**** Study material

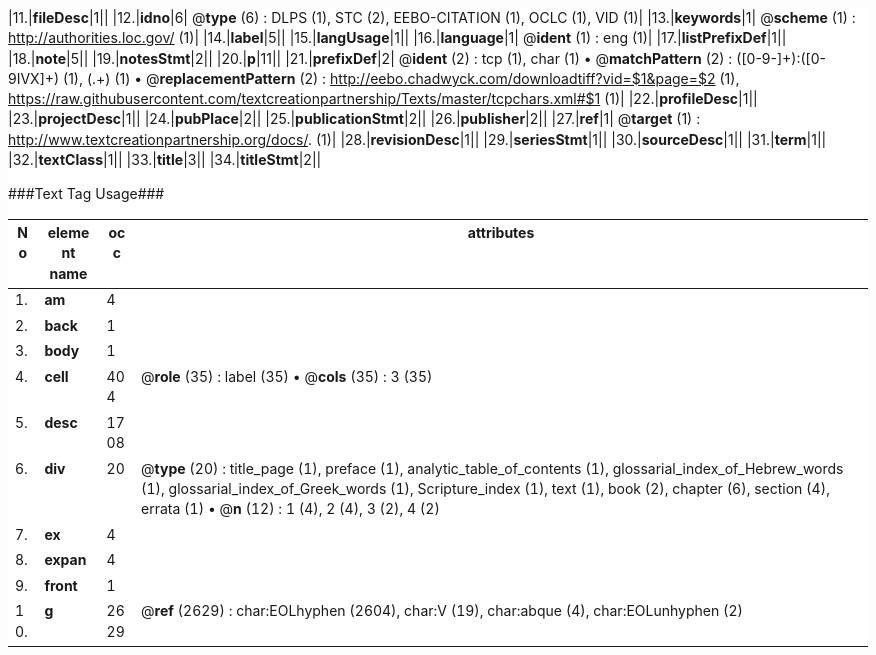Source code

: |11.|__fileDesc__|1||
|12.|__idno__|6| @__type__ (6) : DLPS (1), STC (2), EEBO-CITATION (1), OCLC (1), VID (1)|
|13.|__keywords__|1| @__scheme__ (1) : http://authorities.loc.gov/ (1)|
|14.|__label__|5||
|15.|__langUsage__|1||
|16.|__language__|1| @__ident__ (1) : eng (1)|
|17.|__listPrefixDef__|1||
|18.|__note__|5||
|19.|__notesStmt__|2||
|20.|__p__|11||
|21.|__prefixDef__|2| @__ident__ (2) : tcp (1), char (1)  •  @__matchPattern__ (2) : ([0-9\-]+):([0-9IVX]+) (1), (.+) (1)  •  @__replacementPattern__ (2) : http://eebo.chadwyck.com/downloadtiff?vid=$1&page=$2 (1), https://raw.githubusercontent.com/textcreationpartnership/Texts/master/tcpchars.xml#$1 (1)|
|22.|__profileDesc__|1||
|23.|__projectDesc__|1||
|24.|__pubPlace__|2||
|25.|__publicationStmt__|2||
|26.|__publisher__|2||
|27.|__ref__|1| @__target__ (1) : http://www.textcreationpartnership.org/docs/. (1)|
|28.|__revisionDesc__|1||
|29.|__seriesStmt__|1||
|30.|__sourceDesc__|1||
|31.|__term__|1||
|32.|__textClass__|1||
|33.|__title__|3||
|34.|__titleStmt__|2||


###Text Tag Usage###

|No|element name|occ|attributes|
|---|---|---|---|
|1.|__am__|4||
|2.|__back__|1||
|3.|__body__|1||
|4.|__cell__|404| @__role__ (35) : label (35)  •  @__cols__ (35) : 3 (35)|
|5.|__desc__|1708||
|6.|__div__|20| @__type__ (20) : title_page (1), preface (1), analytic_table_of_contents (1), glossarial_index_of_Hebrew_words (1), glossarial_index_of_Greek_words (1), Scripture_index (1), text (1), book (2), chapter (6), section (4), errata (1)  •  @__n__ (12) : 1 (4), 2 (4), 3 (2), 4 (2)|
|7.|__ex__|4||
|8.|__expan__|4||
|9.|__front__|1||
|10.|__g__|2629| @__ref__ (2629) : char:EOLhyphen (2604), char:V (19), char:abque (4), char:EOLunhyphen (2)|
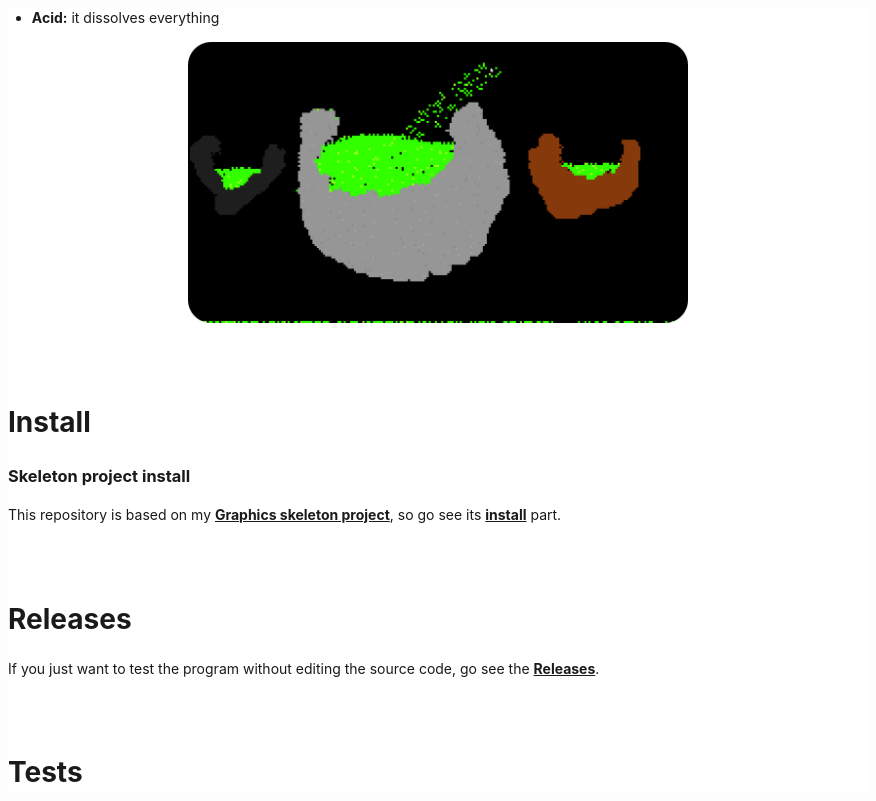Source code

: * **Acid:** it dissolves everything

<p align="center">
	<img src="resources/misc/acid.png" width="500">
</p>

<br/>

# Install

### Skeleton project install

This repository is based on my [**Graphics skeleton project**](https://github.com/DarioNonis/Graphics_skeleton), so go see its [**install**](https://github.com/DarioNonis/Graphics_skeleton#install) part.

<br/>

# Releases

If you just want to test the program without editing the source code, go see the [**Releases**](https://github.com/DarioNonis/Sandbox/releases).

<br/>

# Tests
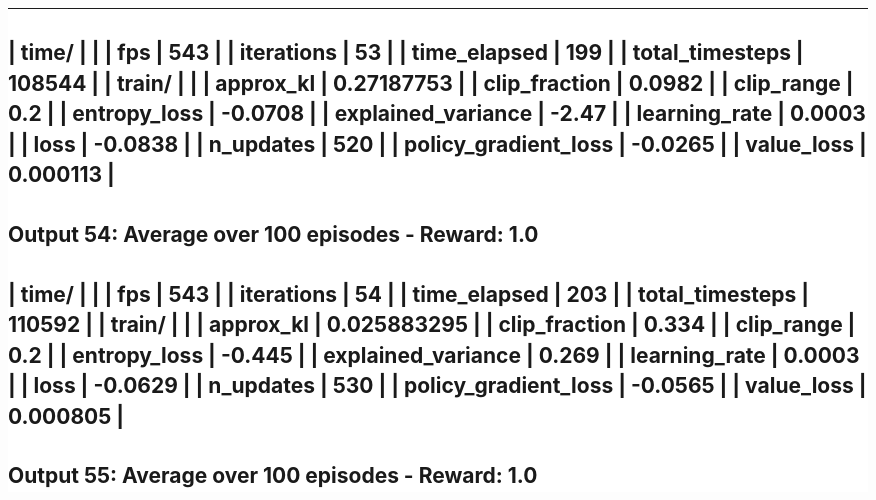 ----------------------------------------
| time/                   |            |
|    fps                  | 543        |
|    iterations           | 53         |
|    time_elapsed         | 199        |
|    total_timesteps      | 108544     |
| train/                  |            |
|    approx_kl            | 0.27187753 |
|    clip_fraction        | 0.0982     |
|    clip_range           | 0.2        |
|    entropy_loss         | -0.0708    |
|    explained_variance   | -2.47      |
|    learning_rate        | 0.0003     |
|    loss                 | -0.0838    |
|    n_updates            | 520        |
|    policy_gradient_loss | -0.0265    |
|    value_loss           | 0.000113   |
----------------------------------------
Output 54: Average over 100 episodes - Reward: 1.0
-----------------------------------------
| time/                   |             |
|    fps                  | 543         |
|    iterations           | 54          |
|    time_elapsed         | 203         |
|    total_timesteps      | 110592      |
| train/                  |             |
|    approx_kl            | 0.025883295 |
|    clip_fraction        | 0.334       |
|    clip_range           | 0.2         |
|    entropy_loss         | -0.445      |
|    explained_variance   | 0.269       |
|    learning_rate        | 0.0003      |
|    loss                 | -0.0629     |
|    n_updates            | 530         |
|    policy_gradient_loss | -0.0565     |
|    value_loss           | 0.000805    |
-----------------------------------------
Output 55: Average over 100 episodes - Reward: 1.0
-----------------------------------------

********

__What to do__
Without the pictures, restate all of the entries word for word.

__Task solution__
Source code

: |11.|__fileDesc__|1||
|12.|__idno__|6| @__type__ (6) : DLPS (1), STC (2), EEBO-CITATION (1), OCLC (1), VID (1)|
|13.|__keywords__|1| @__scheme__ (1) : http://authorities.loc.gov/ (1)|
|14.|__label__|5||
|15.|__langUsage__|1||
|16.|__language__|1| @__ident__ (1) : eng (1)|
|17.|__listPrefixDef__|1||
|18.|__note__|5||
|19.|__notesStmt__|2||
|20.|__p__|11||
|21.|__prefixDef__|2| @__ident__ (2) : tcp (1), char (1)  •  @__matchPattern__ (2) : ([0-9\-]+):([0-9IVX]+) (1), (.+) (1)  •  @__replacementPattern__ (2) : http://eebo.chadwyck.com/downloadtiff?vid=$1&page=$2 (1), https://raw.githubusercontent.com/textcreationpartnership/Texts/master/tcpchars.xml#$1 (1)|
|22.|__profileDesc__|1||
|23.|__projectDesc__|1||
|24.|__pubPlace__|2||
|25.|__publicationStmt__|2||
|26.|__publisher__|2||
|27.|__ref__|1| @__target__ (1) : http://www.textcreationpartnership.org/docs/. (1)|
|28.|__revisionDesc__|1||
|29.|__seriesStmt__|1||
|30.|__sourceDesc__|1||
|31.|__term__|1||
|32.|__textClass__|1||
|33.|__title__|3||
|34.|__titleStmt__|2||


###Text Tag Usage###

|No|element name|occ|attributes|
|---|---|---|---|
|1.|__am__|4||
|2.|__back__|1||
|3.|__body__|1||
|4.|__cell__|404| @__role__ (35) : label (35)  •  @__cols__ (35) : 3 (35)|
|5.|__desc__|1708||
|6.|__div__|20| @__type__ (20) : title_page (1), preface (1), analytic_table_of_contents (1), glossarial_index_of_Hebrew_words (1), glossarial_index_of_Greek_words (1), Scripture_index (1), text (1), book (2), chapter (6), section (4), errata (1)  •  @__n__ (12) : 1 (4), 2 (4), 3 (2), 4 (2)|
|7.|__ex__|4||
|8.|__expan__|4||
|9.|__front__|1||
|10.|__g__|2629| @__ref__ (2629) : char:EOLhyphen (2604), char:V (19), char:abque (4), char:EOLunhyphen (2)|
Source code

: * **Acid:** it dissolves everything

<p align="center">
	<img src="resources/misc/acid.png" width="500">
</p>

<br/>

# Install

### Skeleton project install

This repository is based on my [**Graphics skeleton project**](https://github.com/DarioNonis/Graphics_skeleton), so go see its [**install**](https://github.com/DarioNonis/Graphics_skeleton#install) part.

<br/>

# Releases

If you just want to test the program without editing the source code, go see the [**Releases**](https://github.com/DarioNonis/Sandbox/releases).

<br/>

# Tests
 ----------------------------------------
| time/                   |            |
|    fps                  | 543        |
|    iterations           | 53         |
|    time_elapsed         | 199        |
|    total_timesteps      | 108544     |
| train/                  |            |
|    approx_kl            | 0.27187753 |
|    clip_fraction        | 0.0982     |
|    clip_range           | 0.2        |
|    entropy_loss         | -0.0708    |
|    explained_variance   | -2.47      |
|    learning_rate        | 0.0003     |
|    loss                 | -0.0838    |
|    n_updates            | 520        |
|    policy_gradient_loss | -0.0265    |
|    value_loss           | 0.000113   |
----------------------------------------
Output 54: Average over 100 episodes - Reward: 1.0
-----------------------------------------
| time/                   |             |
|    fps                  | 543         |
|    iterations           | 54          |
|    time_elapsed         | 203         |
|    total_timesteps      | 110592      |
| train/                  |             |
|    approx_kl            | 0.025883295 |
|    clip_fraction        | 0.334       |
|    clip_range           | 0.2         |
|    entropy_loss         | -0.445      |
|    explained_variance   | 0.269       |
|    learning_rate        | 0.0003      |
|    loss                 | -0.0629     |
|    n_updates            | 530         |
|    policy_gradient_loss | -0.0565     |
|    value_loss           | 0.000805    |
-----------------------------------------
Output 55: Average over 100 episodes - Reward: 1.0
-----------------------------------------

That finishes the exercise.